Time flies when you’re having fun – that’s the old adage, right? Well, for an album that runs almost to the hour mark, Monsters feels surprisingly brief. Returning for a third full-length after the widespread success of 2018’s Nocturnal, The Midnight (comprising US-based duo Jamison Lyle and Tim McEwan) have once again deftly handled the tightrope walk of exuding futuristic-sounding music while still being steeped in the synthetic nostalgia of the late 80’s/early 90’s electronica boom, compiling it into a solidly enjoyable outing. But what, if anything, is different?

Well, the short answer is not a lot. They’ve clearly honed their craft, but hey – if it ain’t broke, don’t fix it. Capable of conjuring immense nostalgia among their broad listenership, opener “1991 (intro)” wastes no time in also setting out to ramp up the chimes of childhood reminiscence with a loud clacking of keys, followed by that nightmarish, infamous dial-up tone.

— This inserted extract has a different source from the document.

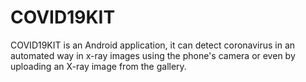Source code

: # COVID19KIT
COVID19KIT is an Android application, it can detect coronavirus in an automated way in x-ray images using the phone's camera or even by uploading an X-ray image from the gallery.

Many modern internet users, particularly those of a younger age, could never fully appreciate enduring its horrifying unpredictability. However, on this occasion it successfully connects us to “America Online”: not the album highlight by any means, but it does well in enticing you to stick around and find out what’s on offer further in.

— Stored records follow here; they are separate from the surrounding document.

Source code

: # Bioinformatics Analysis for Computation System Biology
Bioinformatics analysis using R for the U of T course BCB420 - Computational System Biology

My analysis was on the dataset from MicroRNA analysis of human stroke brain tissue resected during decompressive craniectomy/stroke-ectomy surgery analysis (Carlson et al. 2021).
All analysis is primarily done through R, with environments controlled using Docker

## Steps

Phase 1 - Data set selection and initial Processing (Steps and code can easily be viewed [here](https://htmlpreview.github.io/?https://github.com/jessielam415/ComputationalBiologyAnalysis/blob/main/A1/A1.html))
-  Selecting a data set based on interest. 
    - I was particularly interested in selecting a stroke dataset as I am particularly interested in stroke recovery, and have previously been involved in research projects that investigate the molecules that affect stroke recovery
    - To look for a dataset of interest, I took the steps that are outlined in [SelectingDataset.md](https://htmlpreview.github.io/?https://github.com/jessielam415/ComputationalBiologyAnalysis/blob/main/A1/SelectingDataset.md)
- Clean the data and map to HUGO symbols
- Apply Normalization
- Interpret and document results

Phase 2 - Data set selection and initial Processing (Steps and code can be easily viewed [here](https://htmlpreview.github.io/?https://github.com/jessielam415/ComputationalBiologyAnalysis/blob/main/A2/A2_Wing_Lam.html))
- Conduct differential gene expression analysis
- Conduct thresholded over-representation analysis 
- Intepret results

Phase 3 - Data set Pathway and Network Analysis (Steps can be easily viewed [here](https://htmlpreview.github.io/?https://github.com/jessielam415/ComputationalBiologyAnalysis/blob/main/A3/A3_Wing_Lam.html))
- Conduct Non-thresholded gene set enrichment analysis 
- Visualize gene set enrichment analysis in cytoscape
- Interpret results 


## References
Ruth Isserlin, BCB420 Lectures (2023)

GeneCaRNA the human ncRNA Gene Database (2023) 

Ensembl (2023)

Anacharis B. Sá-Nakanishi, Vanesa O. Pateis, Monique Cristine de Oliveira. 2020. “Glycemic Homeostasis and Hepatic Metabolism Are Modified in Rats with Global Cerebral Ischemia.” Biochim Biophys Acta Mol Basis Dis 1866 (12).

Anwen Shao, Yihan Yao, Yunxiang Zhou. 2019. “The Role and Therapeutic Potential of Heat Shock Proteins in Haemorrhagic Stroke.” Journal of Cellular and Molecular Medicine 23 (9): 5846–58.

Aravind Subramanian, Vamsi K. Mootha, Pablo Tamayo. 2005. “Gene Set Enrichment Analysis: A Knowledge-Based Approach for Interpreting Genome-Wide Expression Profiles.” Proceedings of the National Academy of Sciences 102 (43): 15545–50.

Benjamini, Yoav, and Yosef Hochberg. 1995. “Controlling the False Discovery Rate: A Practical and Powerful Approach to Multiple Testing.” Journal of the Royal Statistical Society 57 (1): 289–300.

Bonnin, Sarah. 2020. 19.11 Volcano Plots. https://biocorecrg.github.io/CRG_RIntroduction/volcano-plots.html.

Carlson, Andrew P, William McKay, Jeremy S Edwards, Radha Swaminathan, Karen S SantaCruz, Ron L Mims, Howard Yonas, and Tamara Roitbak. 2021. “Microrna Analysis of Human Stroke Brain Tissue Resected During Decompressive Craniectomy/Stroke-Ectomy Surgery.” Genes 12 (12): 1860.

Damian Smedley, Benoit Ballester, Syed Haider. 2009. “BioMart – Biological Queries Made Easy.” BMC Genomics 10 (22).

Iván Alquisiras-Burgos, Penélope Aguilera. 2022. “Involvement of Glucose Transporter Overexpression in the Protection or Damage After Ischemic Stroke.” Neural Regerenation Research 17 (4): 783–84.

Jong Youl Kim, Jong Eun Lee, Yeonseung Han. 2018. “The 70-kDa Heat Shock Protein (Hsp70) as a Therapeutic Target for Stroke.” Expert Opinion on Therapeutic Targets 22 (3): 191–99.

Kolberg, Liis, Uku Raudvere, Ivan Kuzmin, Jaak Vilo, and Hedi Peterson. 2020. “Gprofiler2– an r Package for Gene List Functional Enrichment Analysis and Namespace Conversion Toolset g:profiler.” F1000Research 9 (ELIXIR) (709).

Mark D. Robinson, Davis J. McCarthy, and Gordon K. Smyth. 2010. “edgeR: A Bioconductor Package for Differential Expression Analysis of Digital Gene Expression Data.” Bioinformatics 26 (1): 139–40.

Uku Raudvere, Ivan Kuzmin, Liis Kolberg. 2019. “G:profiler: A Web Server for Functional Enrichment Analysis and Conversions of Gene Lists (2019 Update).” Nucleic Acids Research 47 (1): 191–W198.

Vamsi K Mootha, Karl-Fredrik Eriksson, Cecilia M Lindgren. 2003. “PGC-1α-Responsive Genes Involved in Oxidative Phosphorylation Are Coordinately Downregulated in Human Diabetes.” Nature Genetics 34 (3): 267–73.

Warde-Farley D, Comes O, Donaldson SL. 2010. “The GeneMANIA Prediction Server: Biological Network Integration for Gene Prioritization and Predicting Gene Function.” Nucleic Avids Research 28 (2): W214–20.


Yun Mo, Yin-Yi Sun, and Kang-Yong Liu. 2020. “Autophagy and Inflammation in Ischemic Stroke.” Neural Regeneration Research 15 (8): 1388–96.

From here on out, many tracks on Monsters display a comforting warmth, both musically and lyrically. Jaunty synths flood the speakers with plenty of effect and experimentation, as basslines drive through robust pads and arpeggios that cascade around. From the youthful whimsy of “Seventeen” to the arcade racer vibes of “Deep Blue” and “Night Skies”, there’s no lack of variety on display. Think Gunship with a sound hungering a little more for primetime radio airplay.

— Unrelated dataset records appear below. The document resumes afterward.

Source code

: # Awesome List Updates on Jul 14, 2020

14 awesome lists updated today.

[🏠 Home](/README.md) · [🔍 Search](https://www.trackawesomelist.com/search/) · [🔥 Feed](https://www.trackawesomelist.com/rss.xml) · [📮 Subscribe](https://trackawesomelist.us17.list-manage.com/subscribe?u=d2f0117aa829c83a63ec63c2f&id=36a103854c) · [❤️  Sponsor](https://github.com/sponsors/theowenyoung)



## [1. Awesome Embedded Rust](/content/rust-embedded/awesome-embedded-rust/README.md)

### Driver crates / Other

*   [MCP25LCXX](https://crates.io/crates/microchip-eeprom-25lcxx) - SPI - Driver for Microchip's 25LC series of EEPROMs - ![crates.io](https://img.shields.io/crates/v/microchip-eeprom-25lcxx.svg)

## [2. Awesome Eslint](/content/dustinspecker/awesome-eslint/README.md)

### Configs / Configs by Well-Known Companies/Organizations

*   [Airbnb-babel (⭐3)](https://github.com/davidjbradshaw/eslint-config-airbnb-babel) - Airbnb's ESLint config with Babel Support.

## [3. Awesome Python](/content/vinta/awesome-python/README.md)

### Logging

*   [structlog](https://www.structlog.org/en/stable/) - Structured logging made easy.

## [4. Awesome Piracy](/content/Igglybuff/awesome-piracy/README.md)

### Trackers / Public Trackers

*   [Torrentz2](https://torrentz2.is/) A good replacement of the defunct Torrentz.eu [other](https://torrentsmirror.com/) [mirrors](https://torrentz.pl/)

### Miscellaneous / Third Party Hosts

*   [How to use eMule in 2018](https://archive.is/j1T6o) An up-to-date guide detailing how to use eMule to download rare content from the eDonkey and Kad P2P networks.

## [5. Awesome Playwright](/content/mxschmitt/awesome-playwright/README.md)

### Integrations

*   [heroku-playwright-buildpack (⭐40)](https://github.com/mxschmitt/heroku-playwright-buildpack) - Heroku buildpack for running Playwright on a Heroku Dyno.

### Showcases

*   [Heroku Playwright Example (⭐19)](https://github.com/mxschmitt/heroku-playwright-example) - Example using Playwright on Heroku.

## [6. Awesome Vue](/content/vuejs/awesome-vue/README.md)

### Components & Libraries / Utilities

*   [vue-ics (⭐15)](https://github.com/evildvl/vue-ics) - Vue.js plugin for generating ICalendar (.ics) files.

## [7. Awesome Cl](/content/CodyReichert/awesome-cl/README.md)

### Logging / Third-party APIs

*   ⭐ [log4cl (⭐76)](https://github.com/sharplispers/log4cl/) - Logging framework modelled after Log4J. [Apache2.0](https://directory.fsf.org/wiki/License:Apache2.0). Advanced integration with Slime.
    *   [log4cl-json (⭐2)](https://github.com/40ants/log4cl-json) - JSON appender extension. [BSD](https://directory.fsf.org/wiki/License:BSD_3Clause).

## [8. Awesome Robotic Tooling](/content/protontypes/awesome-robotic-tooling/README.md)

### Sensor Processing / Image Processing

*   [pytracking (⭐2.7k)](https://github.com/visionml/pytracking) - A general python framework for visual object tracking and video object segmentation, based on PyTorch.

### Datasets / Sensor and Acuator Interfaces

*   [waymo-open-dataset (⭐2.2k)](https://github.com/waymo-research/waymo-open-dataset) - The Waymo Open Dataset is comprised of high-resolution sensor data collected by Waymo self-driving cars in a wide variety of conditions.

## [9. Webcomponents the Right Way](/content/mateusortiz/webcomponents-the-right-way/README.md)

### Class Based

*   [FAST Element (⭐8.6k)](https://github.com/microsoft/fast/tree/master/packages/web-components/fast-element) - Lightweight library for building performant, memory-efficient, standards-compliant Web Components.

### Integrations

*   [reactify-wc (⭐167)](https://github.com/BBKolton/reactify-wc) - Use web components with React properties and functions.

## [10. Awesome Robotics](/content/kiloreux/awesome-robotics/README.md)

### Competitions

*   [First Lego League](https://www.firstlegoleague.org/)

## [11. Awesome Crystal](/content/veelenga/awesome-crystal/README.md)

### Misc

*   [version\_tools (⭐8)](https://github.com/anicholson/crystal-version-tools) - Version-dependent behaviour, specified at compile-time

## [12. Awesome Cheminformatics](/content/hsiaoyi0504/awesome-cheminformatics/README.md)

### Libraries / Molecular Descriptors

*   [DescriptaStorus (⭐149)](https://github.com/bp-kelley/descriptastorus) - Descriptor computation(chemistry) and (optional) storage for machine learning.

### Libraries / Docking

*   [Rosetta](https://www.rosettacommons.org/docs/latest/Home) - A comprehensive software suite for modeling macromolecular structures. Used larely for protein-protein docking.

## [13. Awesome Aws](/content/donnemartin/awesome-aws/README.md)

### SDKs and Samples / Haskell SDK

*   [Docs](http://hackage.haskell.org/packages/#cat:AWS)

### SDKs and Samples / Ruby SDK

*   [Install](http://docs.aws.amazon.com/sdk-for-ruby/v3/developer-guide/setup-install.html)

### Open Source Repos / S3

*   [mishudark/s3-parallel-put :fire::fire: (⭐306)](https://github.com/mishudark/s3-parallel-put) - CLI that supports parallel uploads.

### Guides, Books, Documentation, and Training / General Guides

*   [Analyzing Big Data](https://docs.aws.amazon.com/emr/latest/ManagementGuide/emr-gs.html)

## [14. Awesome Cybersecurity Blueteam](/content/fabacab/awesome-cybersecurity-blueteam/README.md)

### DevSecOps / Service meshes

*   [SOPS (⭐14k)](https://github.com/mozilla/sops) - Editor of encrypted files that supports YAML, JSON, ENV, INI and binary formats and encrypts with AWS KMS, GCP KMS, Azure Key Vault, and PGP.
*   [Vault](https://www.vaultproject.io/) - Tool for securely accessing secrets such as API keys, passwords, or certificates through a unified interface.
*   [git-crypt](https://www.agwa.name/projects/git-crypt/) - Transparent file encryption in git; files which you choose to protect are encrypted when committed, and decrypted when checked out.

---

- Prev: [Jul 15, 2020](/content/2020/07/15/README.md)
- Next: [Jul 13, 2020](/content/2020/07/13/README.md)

A definite strength of Monsters is the inclusion of some sexy-as-hell saxophone (or should I say sexophone? … no, that could get very confusing). Appearing sparingly on tracks including the wisely titled “Dance With Somebody”, it splatters each one with a sultry shade of gold. Elsewhere, virtuosic guitar squeals outward in bursts, mirroring the glistening sheen of the vocal melodies – sometimes literally. Wider percussion use also helps keep matters fresh, avoiding the blandness that can often come with overuse of structurally one-dimensional and identically paced beats.

Pleasingly, “Prom Night” absolutely nails that ’80s high school anthem vibe. You know the one: shimmering delayed guitar, lyrics adorned with the tropes of adolescent romance, epic leads, and the obligatory crescendo of whoas that are best enjoyed when chanted loudly en masse – drink cradled in one hand, best friend’s shoulder gripped in the other, as you simultaneously raise both voice and beverage to the rafters. The spacious title track also (unsurprisingly) goes hard, with a climactic chorus drop thrown in among the celestial composition for good measure. The number also features Canadian act Jupiter Winter; Lelia Broussard’s smokey, softly seductive pipes very much steal the track’s flickering neon spotlight. Further collaboration between the two in future would absolutely not be a bad thing.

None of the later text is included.